**QUÉ SE PIDE**
Reproduzca sin alteraciones las líneas de los registros que van desde la que contiene "common name: Wild angelica" hasta la que contiene "scientific name: Ranunculus pullus", ambas incluidas.
---*---
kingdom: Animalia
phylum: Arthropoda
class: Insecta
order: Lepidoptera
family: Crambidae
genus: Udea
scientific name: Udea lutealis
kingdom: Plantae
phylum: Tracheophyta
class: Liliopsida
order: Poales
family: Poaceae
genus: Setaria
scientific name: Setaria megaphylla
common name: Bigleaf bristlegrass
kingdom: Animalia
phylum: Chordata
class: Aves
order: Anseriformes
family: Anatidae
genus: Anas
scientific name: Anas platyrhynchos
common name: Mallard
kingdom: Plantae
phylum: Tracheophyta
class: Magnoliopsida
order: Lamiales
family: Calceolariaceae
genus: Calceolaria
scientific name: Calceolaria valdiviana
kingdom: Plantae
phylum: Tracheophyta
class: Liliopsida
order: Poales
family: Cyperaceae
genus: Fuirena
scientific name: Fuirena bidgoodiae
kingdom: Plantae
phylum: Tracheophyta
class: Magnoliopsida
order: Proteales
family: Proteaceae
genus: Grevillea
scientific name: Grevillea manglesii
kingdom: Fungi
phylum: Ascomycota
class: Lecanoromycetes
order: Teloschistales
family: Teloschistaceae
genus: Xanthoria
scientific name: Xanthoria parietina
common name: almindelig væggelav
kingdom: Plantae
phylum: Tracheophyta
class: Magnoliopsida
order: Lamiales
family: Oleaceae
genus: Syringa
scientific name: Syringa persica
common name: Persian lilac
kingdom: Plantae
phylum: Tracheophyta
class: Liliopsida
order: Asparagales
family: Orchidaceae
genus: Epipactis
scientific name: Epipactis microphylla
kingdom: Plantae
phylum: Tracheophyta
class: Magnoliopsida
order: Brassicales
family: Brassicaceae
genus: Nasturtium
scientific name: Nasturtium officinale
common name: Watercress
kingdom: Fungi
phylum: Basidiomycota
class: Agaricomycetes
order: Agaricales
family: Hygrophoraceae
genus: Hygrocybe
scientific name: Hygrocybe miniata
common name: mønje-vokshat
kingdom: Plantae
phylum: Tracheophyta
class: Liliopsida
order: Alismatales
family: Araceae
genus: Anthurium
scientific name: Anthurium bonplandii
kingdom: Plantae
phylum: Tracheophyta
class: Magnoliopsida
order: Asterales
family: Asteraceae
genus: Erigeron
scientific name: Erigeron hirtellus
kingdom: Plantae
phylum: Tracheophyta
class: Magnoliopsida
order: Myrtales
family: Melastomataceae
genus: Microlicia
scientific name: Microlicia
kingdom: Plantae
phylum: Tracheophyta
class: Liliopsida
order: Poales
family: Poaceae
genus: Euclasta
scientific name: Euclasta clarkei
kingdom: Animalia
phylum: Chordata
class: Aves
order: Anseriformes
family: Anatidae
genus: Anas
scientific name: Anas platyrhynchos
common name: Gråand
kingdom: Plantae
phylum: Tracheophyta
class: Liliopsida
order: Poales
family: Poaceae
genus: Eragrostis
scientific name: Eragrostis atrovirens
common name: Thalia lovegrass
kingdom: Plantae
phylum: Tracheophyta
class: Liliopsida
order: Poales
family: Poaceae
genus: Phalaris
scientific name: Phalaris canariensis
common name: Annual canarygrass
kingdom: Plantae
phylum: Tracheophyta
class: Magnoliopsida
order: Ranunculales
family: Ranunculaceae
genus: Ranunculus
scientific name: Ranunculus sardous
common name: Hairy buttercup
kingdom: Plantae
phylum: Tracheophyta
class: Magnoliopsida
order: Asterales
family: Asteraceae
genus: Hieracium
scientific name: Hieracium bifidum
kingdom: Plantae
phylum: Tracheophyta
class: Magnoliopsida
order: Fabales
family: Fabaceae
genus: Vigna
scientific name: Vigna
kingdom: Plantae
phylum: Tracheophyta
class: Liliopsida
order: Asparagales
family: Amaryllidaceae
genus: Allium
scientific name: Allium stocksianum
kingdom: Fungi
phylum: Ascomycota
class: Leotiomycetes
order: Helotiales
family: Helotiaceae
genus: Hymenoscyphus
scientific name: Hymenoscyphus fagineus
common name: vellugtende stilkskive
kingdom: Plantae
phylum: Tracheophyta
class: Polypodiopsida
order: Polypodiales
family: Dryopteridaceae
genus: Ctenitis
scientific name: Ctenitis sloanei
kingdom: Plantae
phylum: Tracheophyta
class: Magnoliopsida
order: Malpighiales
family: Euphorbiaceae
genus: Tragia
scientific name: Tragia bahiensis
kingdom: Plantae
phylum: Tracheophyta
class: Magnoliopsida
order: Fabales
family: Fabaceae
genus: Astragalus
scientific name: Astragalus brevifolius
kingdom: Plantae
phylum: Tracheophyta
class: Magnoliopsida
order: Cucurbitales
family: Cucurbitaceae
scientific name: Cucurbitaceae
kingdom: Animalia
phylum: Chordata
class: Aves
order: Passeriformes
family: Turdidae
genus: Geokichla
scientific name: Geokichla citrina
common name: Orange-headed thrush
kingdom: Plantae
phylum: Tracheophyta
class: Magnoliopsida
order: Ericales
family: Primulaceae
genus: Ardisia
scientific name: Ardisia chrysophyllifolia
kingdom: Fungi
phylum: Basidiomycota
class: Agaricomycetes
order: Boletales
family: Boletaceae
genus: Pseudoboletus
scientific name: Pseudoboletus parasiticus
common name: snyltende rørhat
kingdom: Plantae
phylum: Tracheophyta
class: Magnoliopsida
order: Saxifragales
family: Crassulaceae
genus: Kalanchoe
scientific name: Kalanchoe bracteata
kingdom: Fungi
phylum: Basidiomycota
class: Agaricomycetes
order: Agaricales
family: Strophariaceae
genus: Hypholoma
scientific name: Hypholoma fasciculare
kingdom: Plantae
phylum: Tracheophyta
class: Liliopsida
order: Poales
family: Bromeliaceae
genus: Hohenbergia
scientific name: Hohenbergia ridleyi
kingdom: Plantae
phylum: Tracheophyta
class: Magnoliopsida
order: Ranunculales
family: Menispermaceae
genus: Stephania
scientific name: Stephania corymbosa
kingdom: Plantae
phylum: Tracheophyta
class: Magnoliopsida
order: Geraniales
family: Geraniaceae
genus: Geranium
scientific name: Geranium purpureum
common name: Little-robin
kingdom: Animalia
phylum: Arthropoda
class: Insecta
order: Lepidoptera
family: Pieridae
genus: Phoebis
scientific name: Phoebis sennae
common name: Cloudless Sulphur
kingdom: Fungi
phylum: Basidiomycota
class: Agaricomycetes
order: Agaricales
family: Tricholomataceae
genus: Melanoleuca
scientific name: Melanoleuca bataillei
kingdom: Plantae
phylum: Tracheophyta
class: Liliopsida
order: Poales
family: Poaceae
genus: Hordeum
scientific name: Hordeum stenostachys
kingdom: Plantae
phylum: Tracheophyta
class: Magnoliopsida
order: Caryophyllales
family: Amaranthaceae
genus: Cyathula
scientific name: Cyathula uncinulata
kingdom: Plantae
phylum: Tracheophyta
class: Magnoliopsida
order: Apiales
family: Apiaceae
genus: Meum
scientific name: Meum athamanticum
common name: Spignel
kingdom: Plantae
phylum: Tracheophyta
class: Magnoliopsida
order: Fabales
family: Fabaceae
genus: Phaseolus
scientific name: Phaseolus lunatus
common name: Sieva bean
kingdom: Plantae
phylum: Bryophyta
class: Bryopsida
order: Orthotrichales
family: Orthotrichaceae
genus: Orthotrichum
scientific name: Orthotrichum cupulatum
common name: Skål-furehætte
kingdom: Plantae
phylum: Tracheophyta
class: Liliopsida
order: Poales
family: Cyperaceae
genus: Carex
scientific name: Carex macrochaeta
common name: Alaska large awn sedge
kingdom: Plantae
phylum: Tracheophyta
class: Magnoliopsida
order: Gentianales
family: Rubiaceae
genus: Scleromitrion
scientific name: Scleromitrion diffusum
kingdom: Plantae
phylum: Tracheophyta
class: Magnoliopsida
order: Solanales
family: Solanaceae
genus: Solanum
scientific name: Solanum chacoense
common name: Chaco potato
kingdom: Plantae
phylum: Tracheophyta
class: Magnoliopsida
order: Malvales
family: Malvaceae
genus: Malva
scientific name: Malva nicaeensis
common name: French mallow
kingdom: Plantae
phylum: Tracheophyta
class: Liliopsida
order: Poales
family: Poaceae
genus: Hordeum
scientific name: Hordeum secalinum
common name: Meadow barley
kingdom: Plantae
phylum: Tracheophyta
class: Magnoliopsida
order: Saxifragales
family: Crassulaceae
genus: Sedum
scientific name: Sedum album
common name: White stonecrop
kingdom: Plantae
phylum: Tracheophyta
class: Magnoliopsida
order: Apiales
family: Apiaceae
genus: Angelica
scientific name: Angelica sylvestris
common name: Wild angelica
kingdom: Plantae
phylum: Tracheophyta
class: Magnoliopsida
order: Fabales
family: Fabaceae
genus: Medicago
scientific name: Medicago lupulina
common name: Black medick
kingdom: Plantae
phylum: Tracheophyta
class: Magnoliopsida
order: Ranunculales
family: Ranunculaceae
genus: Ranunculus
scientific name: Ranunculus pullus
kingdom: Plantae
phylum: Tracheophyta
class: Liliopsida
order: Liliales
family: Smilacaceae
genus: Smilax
---*---
**RESULTADO CORRECTO**
common name: Wild angelica
kingdom: Plantae
phylum: Tracheophyta
class: Magnoliopsida
order: Fabales
family: Fabaceae
genus: Medicago
scientific name: Medicago lupulina
common name: Black medick
kingdom: Plantae
phylum: Tracheophyta
class: Magnoliopsida
order: Ranunculales
family: Ranunculaceae
genus: Ranunculus
scientific name: Ranunculus pullus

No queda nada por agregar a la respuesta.